• [PASSAGE PROVIDED]:
════════════════
Monday, November 28, 2022

Fight mass shootings with education

     How to get unstuck? Say an impasse at work, where two people go head-to-head over opposing views of what to do.
     You don’t last 35 years at a company without strategies for this, and a favorite is what I call “The Third Way.” A shot of interpersonal WD-40 to get the frozen gears moving again. You want Plan A. Your boss comes along and touts Plan B.
     “That’s a stupid idea,” sticks in your throat. What to do? Insisting on your own way, telling them they’re wrong gets nowhere. But meekly submitting to the bad idea feels like surrender, and the wrong strategy wins.
     Enter The Third Way. Not your idea, not theirs. But a different approach, not as good as yours or as bad as theirs. A compromise that gets you moving again. Both sides save face.
     I thought of the Third Way after our most recent spate of mass shootings: University of Virginia, Colorado Springs, Chesapeake. Keeping track hardly seems worth the effort. The Republican solution to America’s gun nightmare is ever more guns. Arm everybody, everywhere, all the time, and let them shoot it out. We’re seeing how well that works.
════════════════
• [DATA BLOCK]:
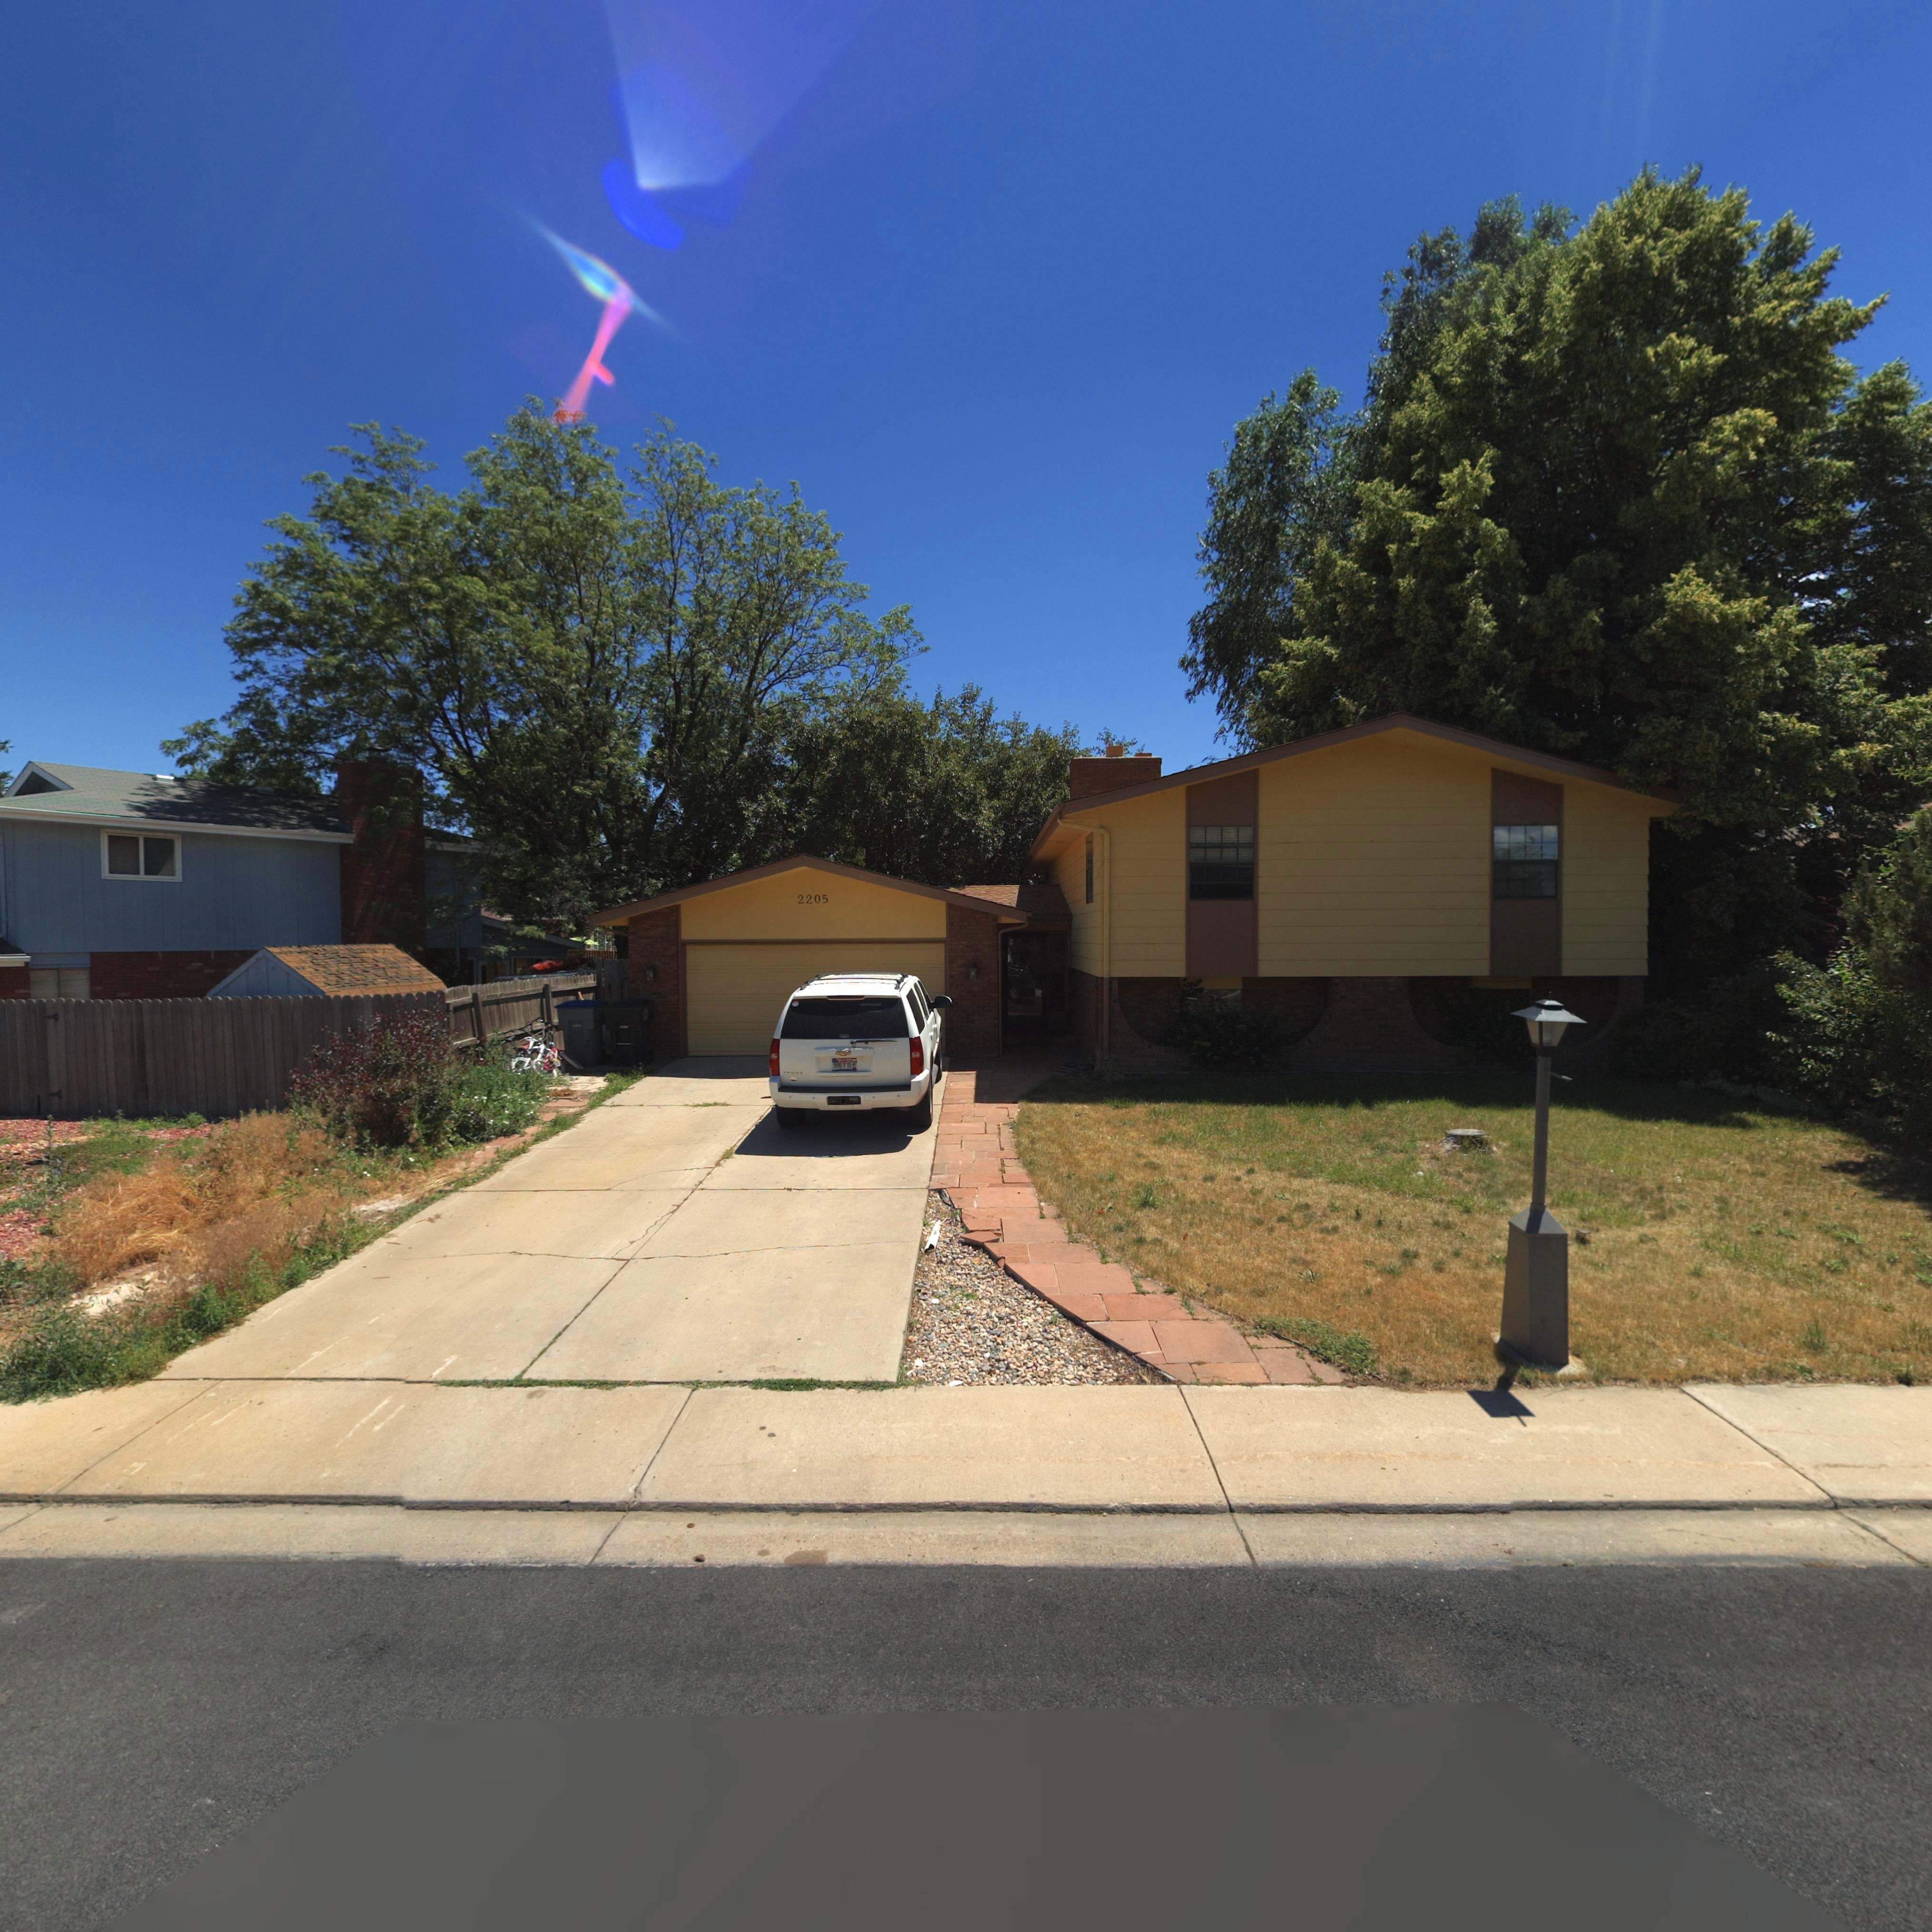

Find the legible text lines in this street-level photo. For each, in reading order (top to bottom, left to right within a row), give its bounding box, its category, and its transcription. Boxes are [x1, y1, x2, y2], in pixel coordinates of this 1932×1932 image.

[794, 892, 829, 904] StreetNumber: 2205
════════════════
• [DO THIS]:
Answer these questions from the column on fighting mass shootings.
(a) How long does the writer say you can't last at a company without strategies for an impasse?
(b) What name does the writer give to a favorite strategy?
(c) Which three places does the writer name in the most recent spate of mass shootings?

• [TASK OUTPUT]:
(a) 35 years
(b) "The Third Way"
(c) University of Virginia, Colorado Springs, and Chesapeake